* [Text excerpt]:
<<<<
And so I hope that you can learn from my own mistakes, from my own failures, whether it's "Mm-mmm," or not giving my mom an extra hug on graduation day. This perspective is so invaluable and I think that's the curse of it. I mean, I don't have a tremendous amount of life experience yet—I'm only... 38? No… 37? I don't know. 37—I do know, though, because of things that happened over the last decade of my life, I do know though how important these people are. And actually I'll always be grateful to Johns Hopkins. The hospital here actually spent a lot of time treating my mom when she was diagnosed with stage four glioblastoma brain cancer. And I know that she got extra months, if not years of her life because of the work of doctors, nurses, health workers, in your hospital system. And I will always, always be grateful for that.

And frankly, it's the reason why I was so humbled and excited to be here for this. To be 21 and get that news when I did at a time when I had just graduated—was just founding Reddit, and I felt invulnerable—gave me a perspective that I carry to this day. It gave me a perspective that I reflect on when I see my two-and-a-half-year-old daughter and I think about the world that she will inherit and how much of it I want to show her and how much more I feel like I need to do to improve it for her. It's wild, because even through this screen, I know it won't land in the way that it should, because that curse is that you won't really know until you've lived it and know it.

But trust me, trust me, any investment you make in the best people in your life right now will pay massive dividends. I'm talking long-term value creation. And it's going to be a long road. There's no sugar coating it. We don't know what society or this economy has in store for the next few years. And that is the job market—that is the world that you're going out into. And all of you obviously in the health care profession, I hope, will not be forgotten even as things returned to normal. Because we do have such a high appreciation for all of you. This world is going to be different, but there are still constant threads that will stay the same no matter what. No matter what changes technologically, no matter what changes economically, no matter what changes societally—those are the same things that we, as a species hundreds of thousands of years ago, when our little tribes weren't connected by follows, or up-votes, or likes, when our little tribes were just the people that we woke up with every morning and went to bed with every night and the people around us who we could walk to. And that's about it. If anything, I hope you can find a renewed appreciation for those people in your tribes, the ones closest to you, and the ones who have gotten you to this point, and who'll get you to all the places you want to go.

Again, graduates, I'm so grateful for this opportunity, and I wish you all, all the absolute the best. Thank you.
>>>>
* [Given information]:
<<<<
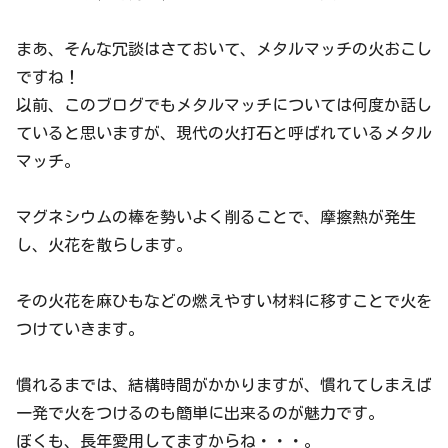
まあ、そんな冗談はさておいて、メタルマッチの火おこし
ですね！
以前、このブログでもメタルマッチについては何度か話し
ていると思いますが、現代の火打石と呼ばれているメタル
マッチ。
マグネシウムの棒を勢いよく削ることで、摩擦熱が発生
し、火花を散らします。
その火花を麻ひもなどの燃えやすい材料に移すことで火を
つけていきます。
慣れるまでは、結構時間がかかりますが、慣れてしまえば
一発で火をつけるのも簡単に出来るのが魅力です。
ぼくも、長年愛用してますからね・・・。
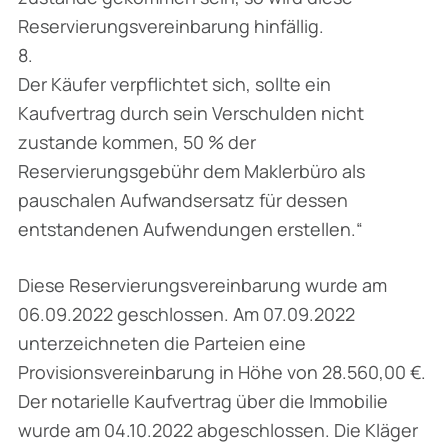
Reservierungsvereinbarung hinfällig.
8.
Der Käufer verpflichtet sich, sollte ein
Kaufvertrag durch sein Verschulden nicht
zustande kommen, 50 % der
Reservierungsgebühr dem Maklerbüro als
pauschalen Aufwandsersatz für dessen
entstandenen Aufwendungen erstellen.“
Diese Reservierungsvereinbarung wurde am
06.09.2022 geschlossen. Am 07.09.2022
unterzeichneten die Parteien eine
Provisionsvereinbarung in Höhe von 28.560,00 €.
Der notarielle Kaufvertrag über die Immobilie
wurde am 04.10.2022 abgeschlossen. Die Kläger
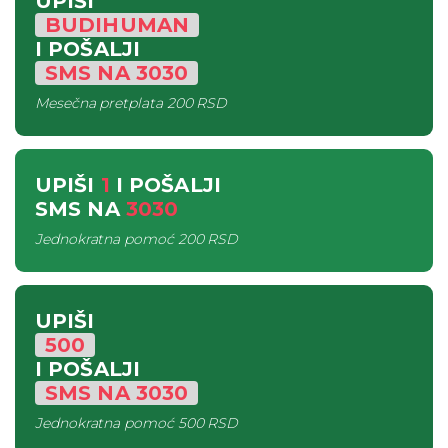
UPIŠI
BUDIHUMAN
I POŠALJI
SMS
NA
3030
Mesečna pretplata
200 RSD
UPIŠI
1
I POŠALJI
SMS
NA
3030
Jednokratna pomoć
200 RSD
UPIŠI
500
I POŠALJI
SMS
NA
3030
Jednokratna pomoć
500 RSD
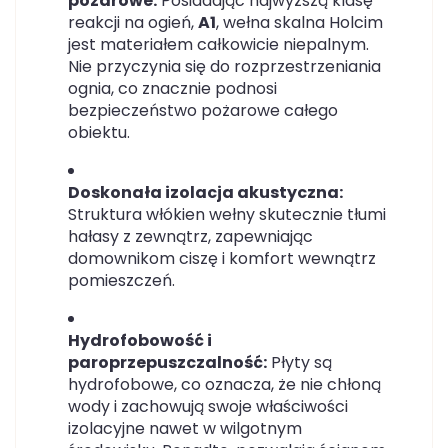
pożarowe:
Posiadając najwyższą klasę
reakcji na ogień,
A1
, wełna skalna Holcim
jest materiałem całkowicie niepalnym.
Nie przyczynia się do rozprzestrzeniania
ognia, co znacznie podnosi
bezpieczeństwo pożarowe całego
obiektu.
Doskonała izolacja akustyczna:
Struktura włókien wełny skutecznie tłumi
hałasy z zewnątrz, zapewniając
domownikom ciszę i komfort wewnątrz
pomieszczeń.
Hydrofobowość i
paroprzepuszczalność:
Płyty są
hydrofobowe, co oznacza, że nie chłoną
wody i zachowują swoje właściwości
izolacyjne nawet w wilgotnym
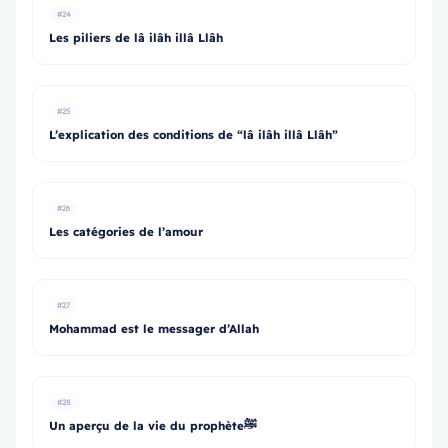
#24
Les piliers de lâ ilâh illâ Llâh
#25
L’explication des conditions de “lâ ilâh illâ Llâh”
#26
Les catégories de l’amour
#27
Mohammad est le messager d’Allah
#28
Un aperçu de la vie du prophèteﷺ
>>>>
* [Instructions]:
[1] From the commencement speech, extract the stretch from "And frankly, it's" through "and know it.".
[2] Answer these questions using the commencement speech:
(a) What illness was the speaker's mother diagnosed with?
(b) How old was the speaker when that news came?
(c) How old is the speaker's daughter?
[3] Translate this sentence from the commencement speech into Spanish: "This world is going to be different, but there are still constant threads that will stay the same no matter what."

* [Task-by-task results]:
[1]
And frankly, it's the reason why I was so humbled and excited to be here for this. To be 21 and get that news when I did at a time when I had just graduated—was just founding Reddit, and I felt invulnerable—gave me a perspective that I carry to this day. It gave me a perspective that I reflect on when I see my two-and-a-half-year-old daughter and I think about the world that she will inherit and how much of it I want to show her and how much more I feel like I need to do to improve it for her. It's wild, because even through this screen, I know it won't land in the way that it should, because that curse is that you won't really know until you've lived it and know it.

[2]
(a) Stage four glioblastoma brain cancer.
(b) 21.
(c) Two and a half years old.

[3] Este mundo va a ser diferente, pero todavía hay hilos constantes que seguirán siendo los mismos pase lo que pase.